Story time again I guess.
Although this is not a pleasant tale, even remembering some of the details make me squirm in discomfort still.
I remembered it was a Tuesday night, 10 pm, I was wrapping up my photo editing work and getting ready for bed, when a call came to me. It was the support guy from work, he calls to inform me that the prices for some ETFs have not came through. Since there was a new production deployment of the ETL software responsible for sending the prices through the day before, he assumed that the ETL software must be to blame.
Unfortunately the particular colleague that deployed the changes yesterday had turned off her phone, “clever girl” I whispered to myself. Since I was the next person with knowledge on the software, it was up to me to debug the situation.
The first thing I did was to bring up a diff of the code been deployed, I traced through all the configuration changes, everything seem innocent enough. Certainly nothing that will stop the file been picked up from source ftp location to the destination.
Just to be safe, I reversed the changes, most of which are superficial, and redeployed the ETL software, since I had no production access, I IM the support guy to drop the file and try again. The support guy regret to inform me that, the file was again not picked up, completed ignored by the software.
By that point it was close to midnight, and my memory became hazy, but the loop went on something like this, I try something fix the issue, deployed it, support guy tell me it didn’t work. And on and on it went, at one point, even the programming cat that lived next door came over to help debug, he too was stumped. This cycle continued to 3 am.

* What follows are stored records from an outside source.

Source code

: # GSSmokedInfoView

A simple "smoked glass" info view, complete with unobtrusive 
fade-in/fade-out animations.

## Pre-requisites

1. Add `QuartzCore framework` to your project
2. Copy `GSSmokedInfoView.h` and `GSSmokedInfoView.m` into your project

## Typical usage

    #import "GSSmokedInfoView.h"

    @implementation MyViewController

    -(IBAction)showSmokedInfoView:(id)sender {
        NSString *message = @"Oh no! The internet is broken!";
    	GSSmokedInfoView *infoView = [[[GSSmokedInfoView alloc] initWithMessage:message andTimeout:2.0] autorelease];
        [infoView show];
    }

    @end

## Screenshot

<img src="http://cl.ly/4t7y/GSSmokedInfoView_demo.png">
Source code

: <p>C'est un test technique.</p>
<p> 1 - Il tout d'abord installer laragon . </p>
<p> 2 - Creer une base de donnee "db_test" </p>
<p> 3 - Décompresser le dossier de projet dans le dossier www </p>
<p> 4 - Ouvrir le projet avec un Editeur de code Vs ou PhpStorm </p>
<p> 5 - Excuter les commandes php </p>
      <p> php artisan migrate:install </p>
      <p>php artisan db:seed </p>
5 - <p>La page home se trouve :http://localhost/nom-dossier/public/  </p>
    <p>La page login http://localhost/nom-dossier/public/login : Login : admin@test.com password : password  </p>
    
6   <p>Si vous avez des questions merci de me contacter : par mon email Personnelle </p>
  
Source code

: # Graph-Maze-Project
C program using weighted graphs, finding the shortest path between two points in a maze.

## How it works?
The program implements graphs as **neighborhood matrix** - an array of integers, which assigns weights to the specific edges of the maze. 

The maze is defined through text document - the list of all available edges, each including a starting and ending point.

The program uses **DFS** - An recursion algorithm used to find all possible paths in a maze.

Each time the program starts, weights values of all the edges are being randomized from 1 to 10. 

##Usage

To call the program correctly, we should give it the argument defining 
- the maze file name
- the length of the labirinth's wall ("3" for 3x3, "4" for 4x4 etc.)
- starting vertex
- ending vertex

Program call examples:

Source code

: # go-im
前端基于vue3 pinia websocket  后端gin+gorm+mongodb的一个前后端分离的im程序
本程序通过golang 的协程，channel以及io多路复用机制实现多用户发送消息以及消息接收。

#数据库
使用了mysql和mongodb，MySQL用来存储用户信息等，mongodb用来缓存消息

I was tired and broken by then, my mind was a mess of tangled wires and burnt fuses. But at last, something came to me, something ridiculous in its simplicity.
I asked the support guy, “hey, which FTP are you putting the file in?”
“FTP a of course”
My rage burned with the heat of a thousand suns.
“NO! NO! NO! NEIN! NEIN! NEIN! NEIN! FTP a is the destination FTP, you have to put the file in FTP b, this is an outgoing file not an incoming file!” I might have been more polite had this not been common knowledge and detailed in the support document they made us write.
So another 30 minutes was wasted restoring all the changes back, and redeploy the latest version, and waiting for the support guy to put the file on the correct FTP server, and of course, everything flowed after that.
Lesson to take away from this? If nothing makes sense, question your/their assumptions.